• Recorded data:
= = = =

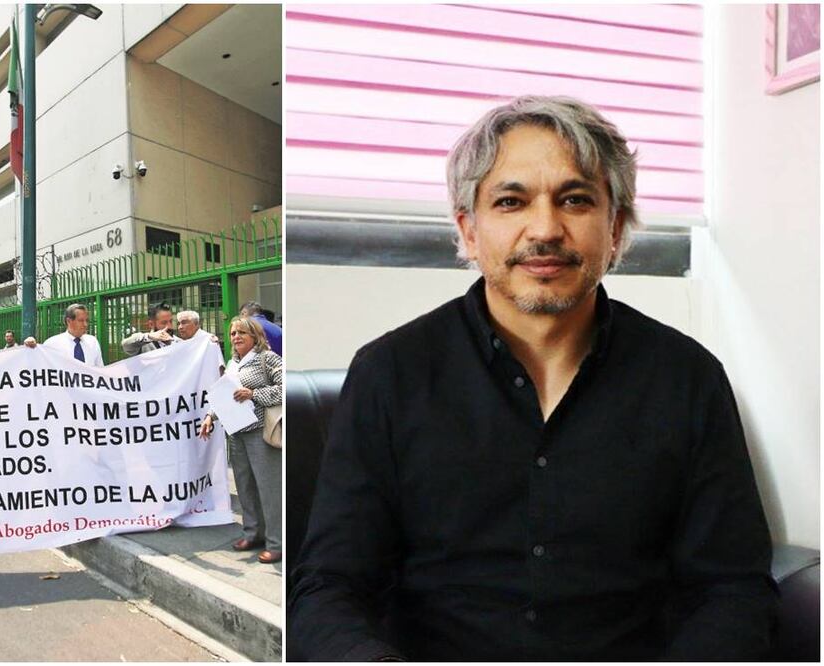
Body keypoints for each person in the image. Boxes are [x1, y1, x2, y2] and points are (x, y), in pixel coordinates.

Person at [288, 96, 776, 661]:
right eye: (511, 201)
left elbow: (732, 589)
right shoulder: (388, 375)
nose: (544, 229)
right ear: (469, 230)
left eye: (575, 199)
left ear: (614, 227)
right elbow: (330, 587)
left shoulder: (688, 379)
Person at [198, 317, 283, 564]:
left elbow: (284, 386)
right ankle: (253, 533)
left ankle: (277, 542)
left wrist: (254, 394)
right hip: (236, 433)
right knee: (245, 486)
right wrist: (209, 416)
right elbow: (224, 395)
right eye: (233, 333)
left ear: (255, 336)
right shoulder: (232, 363)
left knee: (269, 488)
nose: (236, 337)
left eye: (241, 333)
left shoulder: (267, 359)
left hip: (259, 432)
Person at [24, 303, 104, 367]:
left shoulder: (93, 342)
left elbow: (100, 370)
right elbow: (39, 367)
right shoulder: (52, 343)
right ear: (69, 321)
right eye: (81, 321)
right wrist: (31, 350)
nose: (85, 324)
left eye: (87, 320)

= = = =

• EXERCISE DESCRIPTION:
Your answer should be the lines from the first record down to the line containing "right knee: (245, 486)", restated exactly, with no pictures.

• OUTPUT BELOW:
Body keypoints for each person in the image. Boxes are [x1, y1, x2, y2] and points are (x, y), in pixel coordinates.

Person at [288, 96, 776, 661]:
right eye: (511, 201)
left elbow: (732, 589)
right shoulder: (388, 375)
nose: (544, 229)
right ear: (469, 230)
left eye: (575, 199)
left ear: (614, 227)
right elbow: (330, 587)
left shoulder: (688, 379)
Person at [198, 317, 283, 564]:
left elbow: (284, 386)
right ankle: (253, 533)
left ankle: (277, 542)
left wrist: (254, 394)
right hip: (236, 433)
right knee: (245, 486)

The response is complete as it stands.